L’ennui

L’ennui, un art peut-être ?

Longtemps, je me suis ennuyée…

Fléau pour certains, l’ennui est le malaise d’un esprit inoccupé, un vide à remplir avec le corps, agir, s’agiter. Mais si le vide est dans la tête, l’action ne le chassera pas ; elle écopera le temps, elle n’emplira pas l’esprit. Et puis pourquoi être plein ? Hein ? C’est dans le vide qu’arrive le flux de la pensée, un bon vide, bien plein de rien.

Face à face avec soi-même : il faut être assez en amitié avec soi pour que ces instants ne deviennent pas insupportables. Pas narcissique, non ! Juste avoir fait la paix, avoir cessé de vouloir être quelqu’un d’autre, s’admettre. Là, l’ennui devient possible sauf que ce n’est plus de l’ennui. FAR-NIENTE.

[Je vais citer beaucoup dans ce billet ; qu’on veuille bien me pardonner : Pessoa, Moravia et Barthes prennent la parole ] Mais l’ennui n’est pas que ça :
C’est-à-dire que le niveau idéologique, c’est le rapport de l’homme avec la réalité, c’est le problème de l’ennui. L’ennui, comme je l’ai dit, comme je l’indique dans le livre, c’est l’absence de rapports avec la réalité ou l’incommunicabilité. Alberto Moravia à propos de L’Ennui, 1960

Il y a peut-être pire que l’ennui, c’est la peur de l’ennui. La paresse d’être sans béquille. Je ne juge pas : l’ennui est fécond quand il n’est plus le Vouloir-Saisir que Barthes décrit si bien en parlant de la civilisation occidentale. Il ne faut pas le confondre avec la mélancolie. D’ailleurs Roland Barthes savait de quoi il parlait et Philippe Sollers en cerne bien la finesse dans un Magazine Littéraire dont je n’ai pu retrouver la date :
L’ennui de Barthes était aussi central dans sa vie que l’était sa mère. Peu à peu, je me suis convaincu que Barthes aimait son ennui. Qu’il aimait interrompre longuement toute communication et peu à peu chuter dans le neutre comme dans une sorte de coma public.
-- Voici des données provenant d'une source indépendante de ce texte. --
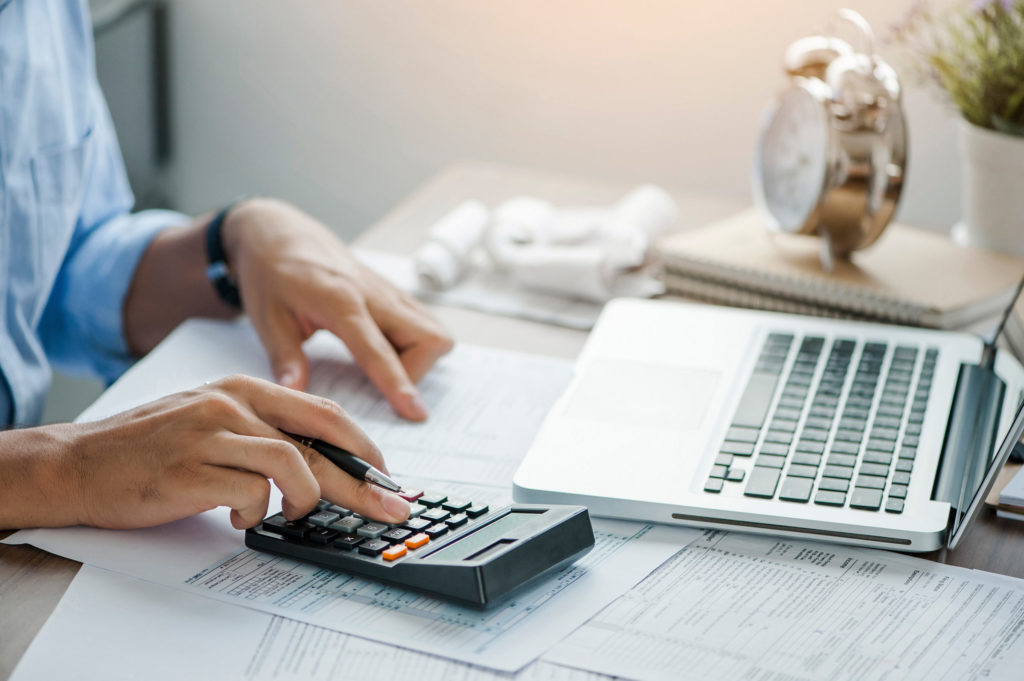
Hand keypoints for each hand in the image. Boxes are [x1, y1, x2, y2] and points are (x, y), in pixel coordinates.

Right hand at [4, 376, 410, 529]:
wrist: (81, 462)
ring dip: (304, 500)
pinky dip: (256, 514)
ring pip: (293, 465)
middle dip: (363, 482)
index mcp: (244, 389)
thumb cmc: (153, 446)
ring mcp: (210, 435)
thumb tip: (324, 463)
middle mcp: (232, 404)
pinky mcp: (189, 471)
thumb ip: (264, 432)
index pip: (324, 413)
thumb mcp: (215, 420)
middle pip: (320, 442)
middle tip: (389, 509)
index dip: (363, 447)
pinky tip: (237, 518)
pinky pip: (250, 494)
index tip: (386, 476)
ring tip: (289, 514)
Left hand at [221, 198, 453, 420]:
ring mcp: (388, 292)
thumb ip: (285, 358)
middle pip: (429, 339)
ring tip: (382, 368)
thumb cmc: (271, 273)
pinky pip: (423, 322)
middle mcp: (374, 295)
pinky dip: (415, 344)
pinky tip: (385, 350)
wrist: (279, 232)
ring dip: (419, 358)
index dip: (398, 383)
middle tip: (381, 386)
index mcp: (341, 301)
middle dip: (417, 372)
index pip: (378, 349)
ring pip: (434, 331)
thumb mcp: (266, 318)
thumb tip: (295, 395)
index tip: (415, 412)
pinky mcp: (392, 293)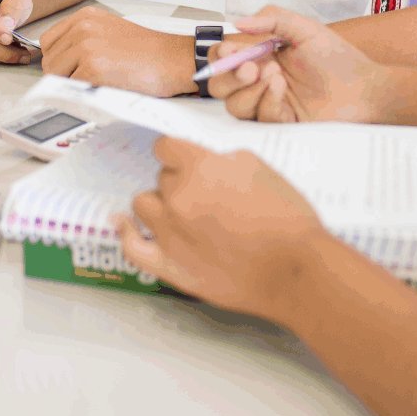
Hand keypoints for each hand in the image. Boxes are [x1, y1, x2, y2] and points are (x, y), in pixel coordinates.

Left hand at [40, 7, 193, 95]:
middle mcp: (82, 28)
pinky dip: (85, 93)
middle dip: (63, 74)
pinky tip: (105, 86)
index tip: (70, 69)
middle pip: (49, 60)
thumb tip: (59, 61)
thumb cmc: (148, 51)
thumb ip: (82, 39)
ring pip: (56, 76)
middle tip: (88, 80)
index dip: (57, 60)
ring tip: (99, 81)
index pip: (48, 41)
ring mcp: (86, 47)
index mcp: (85, 17)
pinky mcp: (93, 68)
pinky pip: (71, 88)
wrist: (173, 59)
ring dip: (73, 84)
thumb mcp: (109, 31)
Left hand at [116, 136, 332, 321]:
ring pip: (144, 205)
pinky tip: (123, 224)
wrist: (294, 269)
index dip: (177, 151)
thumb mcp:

Je laisse à Pessoa les derniers mots qui sont, pour moi, définitifs :
L’ennui est la sensation physique du chaos, c’est la sensation que le chaos est tout. Le bâilleur, le maussade, le fatigué, se sentent prisonniers d’une étroite cellule. Le dégoûté, par l’étroitesse de la vie, se sent prisonnier d’une cellule plus vaste. Mais l’homme en proie à l’ennui se sent prisonnier d’une vaine liberté, dans une cellule infinie. Fernando Pessoa Le Livre de l’intranquilité, Christian Bourgois, 1988

Qu’on ne s’étonne pas de mes références à Pierrot le fou de Godard : c’est juste que Qu’est que j’peux faire ? J’sais pas quoi faire a largement inspiré ce billet. De Sous le soleil exactement à La ligne de chance, il n’y a qu’une virevolte ! Petit clin d’œil à mes amis du meilleur ciné-club du monde.